Blessings and Jewish Ethics
Why don't we say a blessing before we do a good deed?
Excerpted from “Blessings and Ethics: The Spiritual Life of Justice” in Conservative Judaism 49:4 (Summer 1997), 50-58 © The Rabbinical Assembly. Used by permission. This abridgement is adapted from one provided by SocialAction.com.
Judaism’s insistence on righteousness is what has drawn many of us to its vision of God, but in practice we appear to turn away from God when we attend to the human needs facing us.
Before just about every recognizably “religious” act, we say a blessing. But before we give money to the poor, or visit the sick, or help a couple celebrate their marriage: silence. Why? Some have suggested adding blessings to bring to the fore what has become the forgotten background to these moments.
What Are Blessings?
Berakhot are our primary vehicle for ritualizing and concretizing our encounter with God. And so we say “Barukh atah, Blessed are You...who creates the fruit of the tree” before eating the apple. But having said that, what have we said? Or rather, what have we done?

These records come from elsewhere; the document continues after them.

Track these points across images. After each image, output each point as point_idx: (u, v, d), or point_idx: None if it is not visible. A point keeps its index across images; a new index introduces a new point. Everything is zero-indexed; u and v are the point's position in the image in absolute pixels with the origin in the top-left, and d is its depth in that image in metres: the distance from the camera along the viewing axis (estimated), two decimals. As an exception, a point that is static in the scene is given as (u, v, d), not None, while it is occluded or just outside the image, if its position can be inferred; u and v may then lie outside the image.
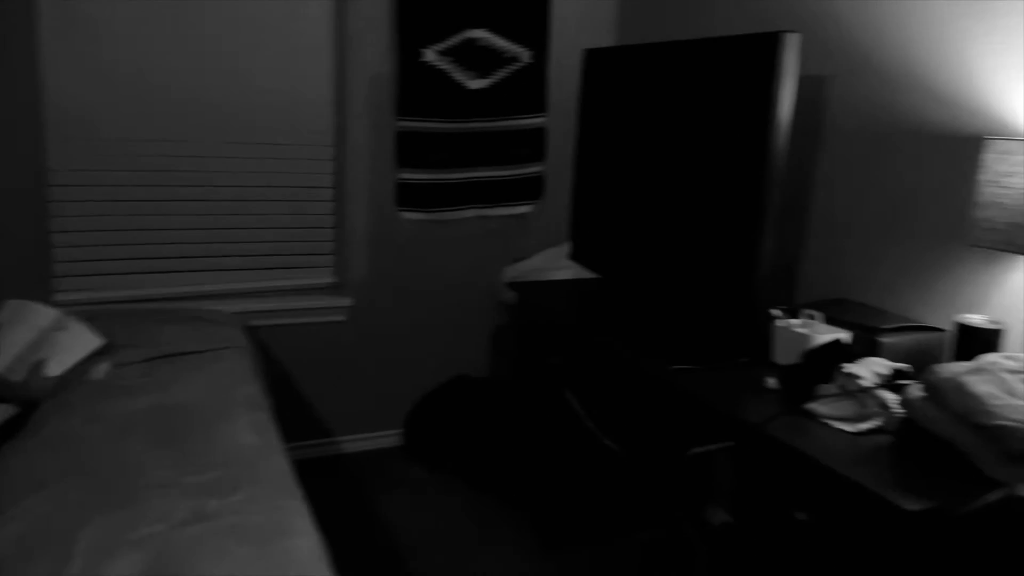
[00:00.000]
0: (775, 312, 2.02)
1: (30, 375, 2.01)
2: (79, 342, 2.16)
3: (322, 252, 3.10)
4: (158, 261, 2.84)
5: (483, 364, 3.38)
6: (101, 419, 1.83)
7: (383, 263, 3.12)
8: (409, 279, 3.18)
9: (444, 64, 2.95)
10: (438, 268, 3.22)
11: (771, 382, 1.87)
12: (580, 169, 2.82)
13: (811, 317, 1.96)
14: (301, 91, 2.91)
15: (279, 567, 1.33)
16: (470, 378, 3.27)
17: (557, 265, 3.05)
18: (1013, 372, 1.47)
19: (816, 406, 1.70)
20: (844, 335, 1.88)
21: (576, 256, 2.87)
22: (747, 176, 1.98)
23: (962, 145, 1.92)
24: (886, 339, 1.85)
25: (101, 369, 2.10)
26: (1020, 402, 1.41)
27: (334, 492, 2.91)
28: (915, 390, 1.55)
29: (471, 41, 2.98)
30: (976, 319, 1.79)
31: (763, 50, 1.92)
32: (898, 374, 1.69)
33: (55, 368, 2.06)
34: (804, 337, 1.89)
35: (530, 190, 3.25)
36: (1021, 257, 1.78)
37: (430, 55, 2.92)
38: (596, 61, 2.68)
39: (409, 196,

Blessings are moments of praise, aren’t they? While this represents perhaps the most common understanding, the idea that we might be commanded to praise God raises questions itself. Why should God need our praise? On the other hand, could any praise we give God be enough? A classic rabbinic view is that the praise functions as a kind of “payment” for the pleasure we get out of the world. But just what kind of payment is a berakhah?

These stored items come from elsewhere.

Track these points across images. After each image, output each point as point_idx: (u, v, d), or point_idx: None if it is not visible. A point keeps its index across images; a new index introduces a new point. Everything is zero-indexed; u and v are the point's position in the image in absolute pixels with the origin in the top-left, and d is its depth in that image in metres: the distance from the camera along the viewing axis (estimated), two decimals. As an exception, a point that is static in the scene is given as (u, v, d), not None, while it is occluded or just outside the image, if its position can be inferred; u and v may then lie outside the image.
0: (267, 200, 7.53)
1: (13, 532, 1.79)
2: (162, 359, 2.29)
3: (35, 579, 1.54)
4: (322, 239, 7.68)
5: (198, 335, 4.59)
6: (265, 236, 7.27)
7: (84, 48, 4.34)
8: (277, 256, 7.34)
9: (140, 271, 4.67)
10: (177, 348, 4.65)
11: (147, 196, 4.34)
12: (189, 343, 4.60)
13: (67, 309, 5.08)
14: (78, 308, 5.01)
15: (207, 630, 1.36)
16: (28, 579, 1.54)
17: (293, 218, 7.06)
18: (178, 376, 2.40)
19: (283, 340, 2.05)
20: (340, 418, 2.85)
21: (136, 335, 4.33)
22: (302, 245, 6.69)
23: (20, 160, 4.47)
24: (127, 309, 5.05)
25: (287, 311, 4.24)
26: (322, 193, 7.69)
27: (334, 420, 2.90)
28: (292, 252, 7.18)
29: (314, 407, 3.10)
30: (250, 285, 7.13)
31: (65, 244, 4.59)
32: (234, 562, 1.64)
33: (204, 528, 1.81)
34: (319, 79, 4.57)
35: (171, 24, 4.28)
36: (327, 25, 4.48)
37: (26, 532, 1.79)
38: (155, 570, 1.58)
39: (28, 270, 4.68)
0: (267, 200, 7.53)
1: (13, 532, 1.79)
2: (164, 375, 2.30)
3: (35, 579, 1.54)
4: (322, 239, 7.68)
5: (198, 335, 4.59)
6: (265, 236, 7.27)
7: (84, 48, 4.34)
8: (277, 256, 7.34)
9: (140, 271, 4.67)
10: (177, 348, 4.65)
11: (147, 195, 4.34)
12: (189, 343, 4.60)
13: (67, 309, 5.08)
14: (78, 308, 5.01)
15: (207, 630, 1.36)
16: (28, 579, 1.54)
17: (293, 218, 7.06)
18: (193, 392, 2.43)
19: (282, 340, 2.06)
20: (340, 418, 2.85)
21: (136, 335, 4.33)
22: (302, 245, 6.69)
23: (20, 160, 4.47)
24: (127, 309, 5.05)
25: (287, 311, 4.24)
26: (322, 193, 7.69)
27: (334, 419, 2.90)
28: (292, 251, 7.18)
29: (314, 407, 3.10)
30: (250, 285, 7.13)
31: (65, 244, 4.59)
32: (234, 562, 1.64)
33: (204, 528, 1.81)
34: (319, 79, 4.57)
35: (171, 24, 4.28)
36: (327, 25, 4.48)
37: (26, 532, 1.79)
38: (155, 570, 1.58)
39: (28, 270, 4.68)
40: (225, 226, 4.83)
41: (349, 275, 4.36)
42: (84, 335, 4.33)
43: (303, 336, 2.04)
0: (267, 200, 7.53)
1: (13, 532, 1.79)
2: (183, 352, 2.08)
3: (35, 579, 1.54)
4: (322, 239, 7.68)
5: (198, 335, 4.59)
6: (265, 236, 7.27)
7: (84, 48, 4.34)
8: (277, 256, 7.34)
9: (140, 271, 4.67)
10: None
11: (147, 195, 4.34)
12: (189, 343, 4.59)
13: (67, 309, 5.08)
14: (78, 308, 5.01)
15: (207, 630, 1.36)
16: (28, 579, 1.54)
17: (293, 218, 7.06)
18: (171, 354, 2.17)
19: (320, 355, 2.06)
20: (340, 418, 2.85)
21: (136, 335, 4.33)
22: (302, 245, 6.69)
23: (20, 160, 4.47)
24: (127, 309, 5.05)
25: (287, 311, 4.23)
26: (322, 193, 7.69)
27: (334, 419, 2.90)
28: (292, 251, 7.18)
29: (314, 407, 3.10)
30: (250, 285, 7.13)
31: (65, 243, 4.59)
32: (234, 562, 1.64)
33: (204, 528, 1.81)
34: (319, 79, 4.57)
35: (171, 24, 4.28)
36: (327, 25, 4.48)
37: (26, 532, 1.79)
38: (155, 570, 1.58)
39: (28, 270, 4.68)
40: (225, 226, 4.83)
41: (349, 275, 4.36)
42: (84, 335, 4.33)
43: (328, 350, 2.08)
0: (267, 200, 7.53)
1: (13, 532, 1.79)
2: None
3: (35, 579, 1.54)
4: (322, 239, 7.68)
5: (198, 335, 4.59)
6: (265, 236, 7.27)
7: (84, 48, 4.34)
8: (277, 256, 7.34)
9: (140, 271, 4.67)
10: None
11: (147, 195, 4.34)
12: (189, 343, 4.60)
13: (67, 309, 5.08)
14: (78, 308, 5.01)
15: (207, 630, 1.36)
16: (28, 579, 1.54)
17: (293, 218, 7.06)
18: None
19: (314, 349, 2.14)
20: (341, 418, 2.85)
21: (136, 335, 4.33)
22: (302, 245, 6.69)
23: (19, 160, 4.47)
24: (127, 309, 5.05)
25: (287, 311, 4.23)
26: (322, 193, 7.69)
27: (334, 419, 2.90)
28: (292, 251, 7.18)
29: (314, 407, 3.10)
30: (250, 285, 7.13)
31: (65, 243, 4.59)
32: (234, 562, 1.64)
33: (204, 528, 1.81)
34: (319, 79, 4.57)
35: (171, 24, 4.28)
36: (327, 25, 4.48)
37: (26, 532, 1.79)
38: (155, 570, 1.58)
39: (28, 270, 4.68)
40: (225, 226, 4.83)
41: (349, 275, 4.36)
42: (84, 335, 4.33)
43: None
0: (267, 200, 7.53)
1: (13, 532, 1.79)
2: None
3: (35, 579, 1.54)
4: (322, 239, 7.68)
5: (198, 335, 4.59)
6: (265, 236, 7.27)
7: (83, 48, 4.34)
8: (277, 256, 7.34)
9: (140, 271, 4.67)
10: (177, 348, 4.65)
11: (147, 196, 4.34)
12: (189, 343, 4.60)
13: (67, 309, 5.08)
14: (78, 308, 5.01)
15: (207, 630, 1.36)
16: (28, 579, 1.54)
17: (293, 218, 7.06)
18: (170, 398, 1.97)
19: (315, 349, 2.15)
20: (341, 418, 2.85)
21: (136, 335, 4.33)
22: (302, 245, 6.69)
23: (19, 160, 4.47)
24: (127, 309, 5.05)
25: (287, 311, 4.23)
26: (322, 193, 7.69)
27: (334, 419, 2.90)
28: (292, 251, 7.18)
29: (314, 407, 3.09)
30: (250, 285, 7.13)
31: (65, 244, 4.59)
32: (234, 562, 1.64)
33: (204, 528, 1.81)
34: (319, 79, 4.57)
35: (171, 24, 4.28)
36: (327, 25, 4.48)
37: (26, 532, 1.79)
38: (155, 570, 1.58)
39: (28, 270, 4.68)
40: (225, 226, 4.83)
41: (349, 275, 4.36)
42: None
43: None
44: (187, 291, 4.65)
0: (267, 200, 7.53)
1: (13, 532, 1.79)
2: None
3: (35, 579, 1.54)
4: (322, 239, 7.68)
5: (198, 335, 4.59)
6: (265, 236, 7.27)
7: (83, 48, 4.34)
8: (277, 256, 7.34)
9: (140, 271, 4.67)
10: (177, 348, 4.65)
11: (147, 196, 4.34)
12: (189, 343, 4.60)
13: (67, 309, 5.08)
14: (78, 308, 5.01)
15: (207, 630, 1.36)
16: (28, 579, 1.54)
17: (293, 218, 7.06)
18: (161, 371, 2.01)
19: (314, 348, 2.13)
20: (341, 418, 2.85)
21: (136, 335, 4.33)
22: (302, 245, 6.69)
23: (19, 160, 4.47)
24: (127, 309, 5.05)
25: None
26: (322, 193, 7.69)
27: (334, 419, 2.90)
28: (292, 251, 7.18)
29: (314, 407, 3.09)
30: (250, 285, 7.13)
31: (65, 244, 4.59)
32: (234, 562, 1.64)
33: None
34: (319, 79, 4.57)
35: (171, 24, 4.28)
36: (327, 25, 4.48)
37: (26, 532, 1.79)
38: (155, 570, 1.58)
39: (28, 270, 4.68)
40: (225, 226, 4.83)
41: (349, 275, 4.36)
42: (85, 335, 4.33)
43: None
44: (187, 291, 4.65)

Let us ask the question from the other direction. What kind of theft is it to do no more than other creatures do? We do not take the apple or the wheat out of God’s world, but we put it to use so that it sustains life, supporting that very world. And what sort of theft is it to enjoy the beauty of the rose, the smell of the wild rosemary? The answer is that it is indeed a theft, but not of property.
"Rav Helbo said that Rav Huna said: Anyone who knows that his fellow is accustomed to greet him, “Shalom,” should anticipate and greet him “Shalom” first, as it says, “Seek peace [shalom] and pursue it.” (Ps. 35:15). And if he does not even respond to a greeting, he is called a robber, as it says, “That which was robbed from the poor is in your houses.” (Isaiah 3:14) [Babylonian Talmud, Berakhot 6b]"
What has been stolen? That which even a pauper has to lose: his dignity. In offering a greeting, one proclaims the other
to be worthy of notice, worthy of some of his space. In refusing to return the greeting the other rejects the commonality of the first, even his humanity. Occupying the space of the greeter he yields no space of his own, and so deprives his fellow of what is by all rights his.